Le Parlement israélien, la Knesset.
© (Photo : Wikimédia)

La presse étrangère dans le collimateur des autorités israéliennes. Une sous-commission parlementaire a convoqué le président d’une association de journalistes étrangers qui représente 400 médias. Elle reproche à ces journalistes d’avoir une couverture « biaisée » de la vague de violences qui secoue Jérusalem, Israël et les Territoires palestiniens.

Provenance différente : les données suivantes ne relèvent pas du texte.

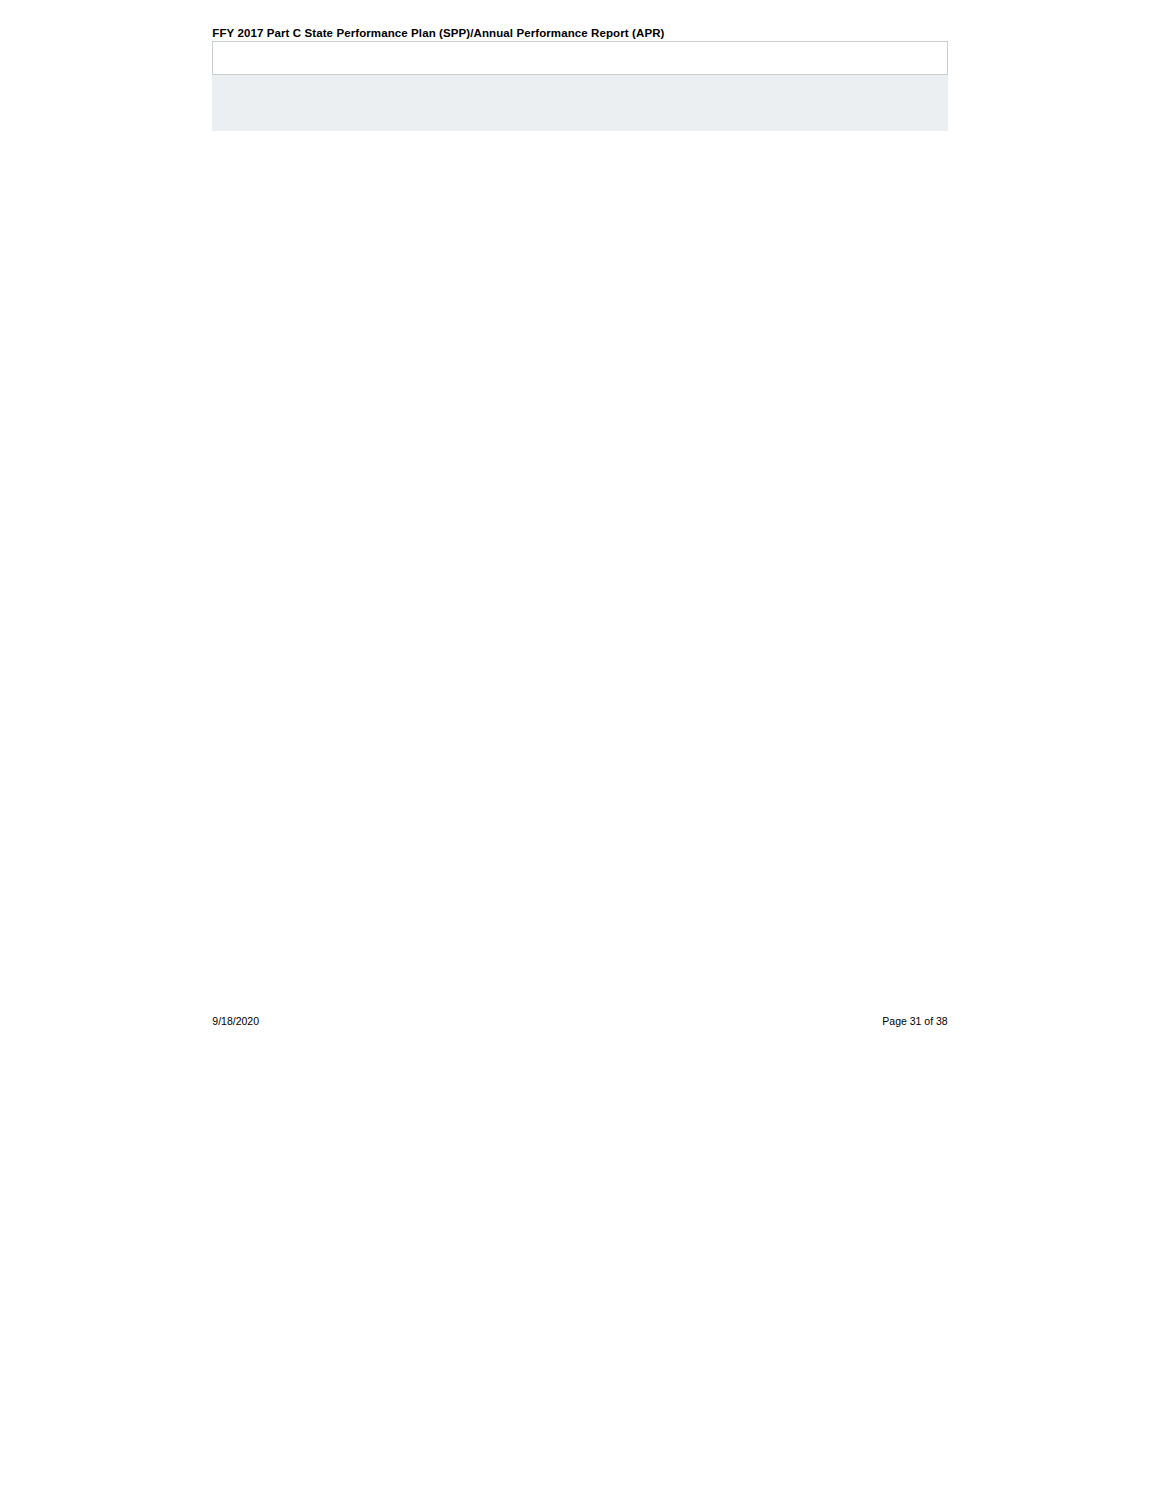FFY 2017 Part C State Performance Plan (SPP)/Annual Performance Report (APR)
9/18/2020 Page 31 of 38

L’association s’en défend.

Le président de la FPA, l’association qui représente pas moins de 400 médias étrangers, a donc été sommé de s’expliquer devant des parlementaires israéliens, mais aussi des représentants du gouvernement et de l’armée.

Ce qu’on reproche à la presse étrangère ? Avoir une couverture « biaisée » de la vague de violences actuelles, qui « délégitimiserait l’action du gouvernement dans sa lutte contre le terrorisme ». Faux, rétorque la FPA, « les journalistes étrangers couvrent les deux côtés » du conflit, israélien et palestinien.

La colère des autorités israéliennes est venue d’un titre malheureux du site de CBS sur une récente attaque à Jérusalem, les victimes israéliennes n’avaient pas été mentionnées. Le titre a été corrigé, mais le gouvernement israélien a jeté l’opprobre sur toute la presse étrangère, menaçant de révoquer les cartes de presse de journalistes « négligents ».

Les frictions entre le gouvernement israélien et les médias étrangers ne sont pas nouvelles. Cette fois, le président de la FPA n’a pas hésité à évoquer une « piètre chasse aux sorcières ».